[Texte fourni]
CHAT ET CHIEN : fantaisie

 

Le Chat d'Hippolyte Taine est philosophe à ses heures. Voici un échantillon de ses fastes méditations :

"Le chien est un animal si difforme, d'un caractère si désordonné, que de tout temps il a été considéré comme un monstre, né et formé en dépit de toutes les lois. En effet, lorsque le repos est l'état naturel, comment expliquer qu'un animal soit toujours remuant, affairé, et cela sans but ni besoin, lors même qu'il est repu et n'a point peur. Lorsque la beauté consiste universellement dans la souplesse, la grâce et la prudence, comment admettre qu'un animal soit toujours brutal, hurlant, fou, se jetant au nez des gens, courant après les coups de pied et les rebuffades ?"
[/Texte fourni]
[Lignes fournies]
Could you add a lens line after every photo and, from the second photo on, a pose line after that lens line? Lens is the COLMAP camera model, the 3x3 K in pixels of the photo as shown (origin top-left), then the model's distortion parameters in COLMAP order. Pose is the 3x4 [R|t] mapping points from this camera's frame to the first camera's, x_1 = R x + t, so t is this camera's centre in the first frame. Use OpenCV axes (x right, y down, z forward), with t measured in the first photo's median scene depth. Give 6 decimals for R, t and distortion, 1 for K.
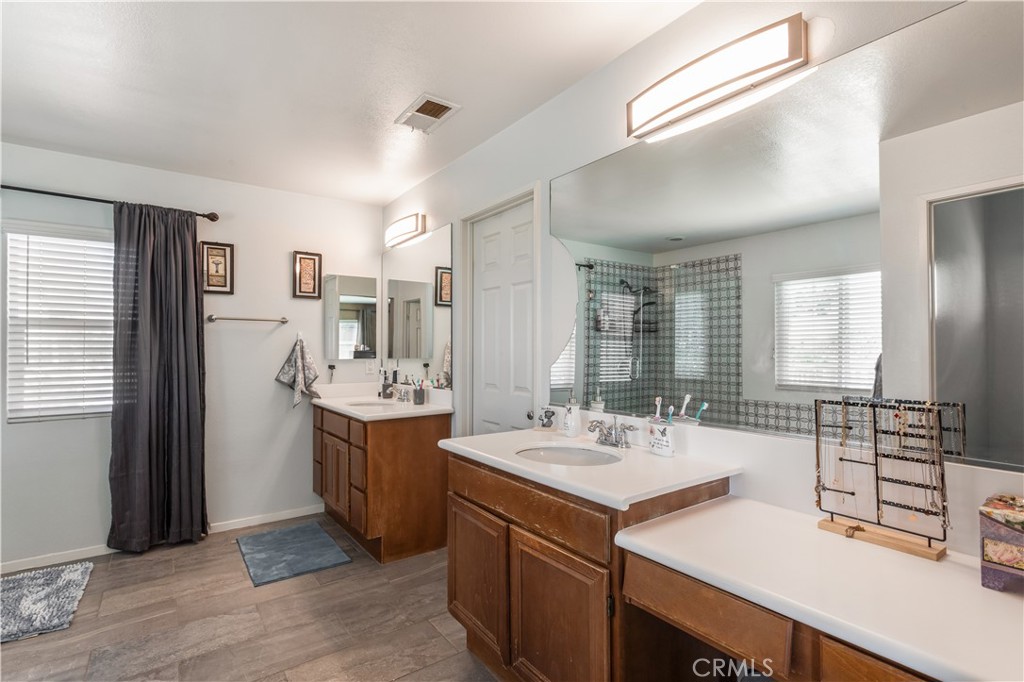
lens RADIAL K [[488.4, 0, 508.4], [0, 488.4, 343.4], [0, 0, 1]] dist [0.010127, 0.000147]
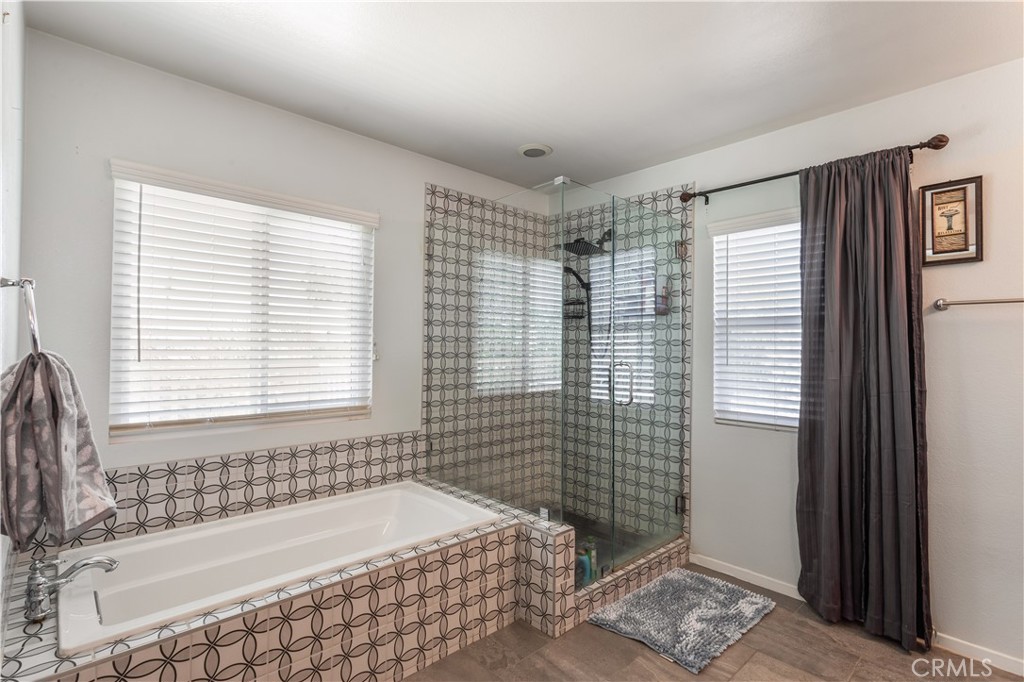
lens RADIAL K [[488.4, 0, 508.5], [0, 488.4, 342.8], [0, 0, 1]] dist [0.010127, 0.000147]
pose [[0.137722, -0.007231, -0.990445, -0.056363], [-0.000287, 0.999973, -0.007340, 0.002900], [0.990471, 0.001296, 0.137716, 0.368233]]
[/Lignes fournies]
[Lignes fournies]
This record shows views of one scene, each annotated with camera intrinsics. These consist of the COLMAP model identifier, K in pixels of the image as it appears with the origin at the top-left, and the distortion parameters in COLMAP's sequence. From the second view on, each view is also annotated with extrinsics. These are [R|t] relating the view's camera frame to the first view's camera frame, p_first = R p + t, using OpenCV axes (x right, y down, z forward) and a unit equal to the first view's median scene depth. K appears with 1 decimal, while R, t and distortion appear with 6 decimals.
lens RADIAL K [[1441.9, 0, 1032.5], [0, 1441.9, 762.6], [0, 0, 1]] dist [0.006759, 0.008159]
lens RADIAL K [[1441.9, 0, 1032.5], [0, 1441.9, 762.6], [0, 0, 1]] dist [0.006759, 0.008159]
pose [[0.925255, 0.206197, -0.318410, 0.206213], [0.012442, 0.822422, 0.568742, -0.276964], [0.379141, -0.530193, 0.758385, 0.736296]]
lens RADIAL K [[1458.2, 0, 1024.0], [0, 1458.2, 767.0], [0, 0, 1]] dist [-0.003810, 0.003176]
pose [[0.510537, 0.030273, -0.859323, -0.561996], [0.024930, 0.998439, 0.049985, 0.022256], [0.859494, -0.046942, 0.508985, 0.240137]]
[/Lignes fournies]
Complétez ce qui suit>
A. Répondez aux questions suivantes sur le texte sur le chat et le chien.
(i) Par quel adjectif le texte qualifie-t-il les méditations du chat ?
(ii) D'après le chat, quel est l'état naturel ?
(iii) Selon le chat, en quoi consiste universellement la beauté ?
B. Prolongez le texte sur le chat et le chien à partir de sa dernière phrase.

Réponses numérotées>
A.
(i) Fastes.
(ii) Le repos.
(iii) Dans la souplesse, la grâce et la prudence.

B.
La conclusion s'impose d'elle-même : le chien est la réincarnation maudite, l'expiation nécessaire d'âmes pécheresses et coupables, chues dans le royaume des monstres affamés. Il s'agite, il gâte tout - on l'attache, on l'enchaîne, comment s'en étonner ?

Et encore ! Notre chat ne pouvait connaître ce jugement éclairé de Gilles Deleuze : "L'aboiement du chien est la honte du règne animal "! Reconnaissons que le chien est piètre musicien, tout au plus capable, dans ses bons jours, de fournir la basse continue. 

Mais tous ces jugements ne sont jamais que ceux d'un chat. Que dirait le chien au sujet du chat ? Nonchalance, apathie, paresse, flagornerie, mollesse, opportunisme, en somme la liste complète des sept péchés capitaux, l'orgueil surtout, l'orgueil qu'il tient des grands félins, dont il n'est que la pitoyable miniature, et s'il se donne des grands airs, c'est pitié de le voir si rabougri, si misérable, que d'un seul coup de patte, moi, le chien, je l'expédie.

Il est vrai que le chien eut ses défenseurs et ses émules patentés. Un certain Diogène ne fut-il pas appelé "le Chien céleste" ? Et le bon Arthur, qui appellait son caniche "atma" - l'âme du monde !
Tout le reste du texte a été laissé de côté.